*** RECORDS SHOWN ***

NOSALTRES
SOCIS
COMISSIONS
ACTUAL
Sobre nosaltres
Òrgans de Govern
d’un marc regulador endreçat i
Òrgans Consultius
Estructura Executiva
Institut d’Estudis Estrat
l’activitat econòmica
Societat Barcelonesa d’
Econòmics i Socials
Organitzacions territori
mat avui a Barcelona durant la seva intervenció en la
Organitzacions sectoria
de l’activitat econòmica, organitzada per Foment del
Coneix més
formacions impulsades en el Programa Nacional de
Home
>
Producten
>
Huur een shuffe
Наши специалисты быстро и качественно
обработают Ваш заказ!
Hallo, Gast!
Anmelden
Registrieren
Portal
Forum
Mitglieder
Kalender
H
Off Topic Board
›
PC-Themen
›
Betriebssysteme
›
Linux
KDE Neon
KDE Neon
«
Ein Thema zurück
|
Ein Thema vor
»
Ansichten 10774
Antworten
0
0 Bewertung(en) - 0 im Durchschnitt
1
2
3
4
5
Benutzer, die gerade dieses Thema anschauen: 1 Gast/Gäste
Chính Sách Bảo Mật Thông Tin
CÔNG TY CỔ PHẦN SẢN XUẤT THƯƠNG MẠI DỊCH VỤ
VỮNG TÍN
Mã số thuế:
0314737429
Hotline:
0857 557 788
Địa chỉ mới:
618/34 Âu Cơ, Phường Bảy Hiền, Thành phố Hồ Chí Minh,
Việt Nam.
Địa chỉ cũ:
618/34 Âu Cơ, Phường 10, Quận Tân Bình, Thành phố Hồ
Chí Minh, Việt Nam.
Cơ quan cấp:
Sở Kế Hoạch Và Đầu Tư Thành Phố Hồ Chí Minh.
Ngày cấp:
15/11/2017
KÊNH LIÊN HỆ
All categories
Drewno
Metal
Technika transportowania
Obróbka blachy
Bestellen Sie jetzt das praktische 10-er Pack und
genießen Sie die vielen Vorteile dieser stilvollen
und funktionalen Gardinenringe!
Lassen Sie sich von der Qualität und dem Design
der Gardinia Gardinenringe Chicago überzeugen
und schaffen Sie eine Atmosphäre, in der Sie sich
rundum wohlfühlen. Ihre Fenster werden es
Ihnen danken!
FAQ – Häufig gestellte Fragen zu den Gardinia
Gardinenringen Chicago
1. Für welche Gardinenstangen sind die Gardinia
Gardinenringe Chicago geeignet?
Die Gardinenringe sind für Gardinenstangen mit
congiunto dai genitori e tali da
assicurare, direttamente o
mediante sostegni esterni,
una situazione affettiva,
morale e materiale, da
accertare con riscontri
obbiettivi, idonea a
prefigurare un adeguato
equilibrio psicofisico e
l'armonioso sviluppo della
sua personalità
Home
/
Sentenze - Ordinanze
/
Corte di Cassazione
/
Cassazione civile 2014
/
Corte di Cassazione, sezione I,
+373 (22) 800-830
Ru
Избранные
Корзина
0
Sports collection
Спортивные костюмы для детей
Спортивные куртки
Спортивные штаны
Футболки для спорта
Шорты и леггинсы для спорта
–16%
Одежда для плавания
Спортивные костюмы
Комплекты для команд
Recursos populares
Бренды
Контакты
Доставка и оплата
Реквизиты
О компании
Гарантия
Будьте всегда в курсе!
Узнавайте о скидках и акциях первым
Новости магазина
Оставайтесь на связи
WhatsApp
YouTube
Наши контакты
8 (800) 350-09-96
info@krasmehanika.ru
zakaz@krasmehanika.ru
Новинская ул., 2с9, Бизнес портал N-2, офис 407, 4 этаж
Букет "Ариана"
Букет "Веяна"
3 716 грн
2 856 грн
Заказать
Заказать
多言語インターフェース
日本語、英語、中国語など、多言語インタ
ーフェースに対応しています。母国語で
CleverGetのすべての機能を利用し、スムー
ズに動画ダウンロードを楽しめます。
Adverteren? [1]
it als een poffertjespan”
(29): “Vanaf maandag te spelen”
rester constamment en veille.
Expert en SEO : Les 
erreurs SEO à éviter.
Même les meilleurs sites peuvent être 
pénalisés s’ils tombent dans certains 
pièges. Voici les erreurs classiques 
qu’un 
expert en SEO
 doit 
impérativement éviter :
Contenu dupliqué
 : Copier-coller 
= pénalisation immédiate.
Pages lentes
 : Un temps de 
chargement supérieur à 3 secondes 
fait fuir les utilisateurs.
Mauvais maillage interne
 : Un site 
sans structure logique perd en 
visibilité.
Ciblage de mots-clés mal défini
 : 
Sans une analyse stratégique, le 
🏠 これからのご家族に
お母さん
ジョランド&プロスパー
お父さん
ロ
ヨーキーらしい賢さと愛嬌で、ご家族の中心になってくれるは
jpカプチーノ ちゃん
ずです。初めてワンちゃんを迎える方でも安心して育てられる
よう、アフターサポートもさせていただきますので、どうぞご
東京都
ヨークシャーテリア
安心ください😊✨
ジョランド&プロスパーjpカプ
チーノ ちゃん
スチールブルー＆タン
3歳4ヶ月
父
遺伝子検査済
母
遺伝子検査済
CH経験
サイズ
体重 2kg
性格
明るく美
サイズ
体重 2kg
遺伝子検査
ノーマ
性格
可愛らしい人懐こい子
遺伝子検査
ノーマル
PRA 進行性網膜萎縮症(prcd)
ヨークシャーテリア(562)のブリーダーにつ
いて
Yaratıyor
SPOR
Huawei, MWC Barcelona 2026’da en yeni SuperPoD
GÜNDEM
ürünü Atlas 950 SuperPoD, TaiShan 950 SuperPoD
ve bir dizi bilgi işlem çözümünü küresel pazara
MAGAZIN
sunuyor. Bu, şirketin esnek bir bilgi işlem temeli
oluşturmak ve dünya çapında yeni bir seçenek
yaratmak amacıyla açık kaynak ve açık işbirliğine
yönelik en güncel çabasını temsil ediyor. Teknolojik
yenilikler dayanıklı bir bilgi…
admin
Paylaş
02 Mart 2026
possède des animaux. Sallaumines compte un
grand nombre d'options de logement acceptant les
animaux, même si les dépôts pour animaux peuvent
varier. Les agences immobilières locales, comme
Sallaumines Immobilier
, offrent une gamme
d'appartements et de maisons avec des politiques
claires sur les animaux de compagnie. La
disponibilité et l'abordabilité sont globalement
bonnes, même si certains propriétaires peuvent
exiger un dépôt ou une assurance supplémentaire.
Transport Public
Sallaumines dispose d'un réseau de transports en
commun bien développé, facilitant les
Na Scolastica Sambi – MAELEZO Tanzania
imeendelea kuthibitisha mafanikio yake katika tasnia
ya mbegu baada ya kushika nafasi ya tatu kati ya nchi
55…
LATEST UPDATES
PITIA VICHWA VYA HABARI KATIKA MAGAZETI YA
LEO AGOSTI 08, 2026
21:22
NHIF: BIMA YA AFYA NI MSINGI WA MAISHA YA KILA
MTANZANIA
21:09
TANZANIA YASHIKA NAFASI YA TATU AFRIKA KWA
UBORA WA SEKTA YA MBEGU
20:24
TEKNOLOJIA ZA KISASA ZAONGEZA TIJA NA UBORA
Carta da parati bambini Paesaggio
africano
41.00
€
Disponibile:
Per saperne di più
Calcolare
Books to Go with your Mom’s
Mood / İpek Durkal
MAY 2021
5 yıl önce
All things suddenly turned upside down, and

*** End of RECORDS SHOWN ***

TASK INSTRUCTIONS: Select every line in the records above that contains the word "Gardinenstangen" and copy each one.

ANSWER TO THE EXERCISE:
1. Für welche Gardinenstangen sind die Gardinia
Die Gardinenringe sind für Gardinenstangen mit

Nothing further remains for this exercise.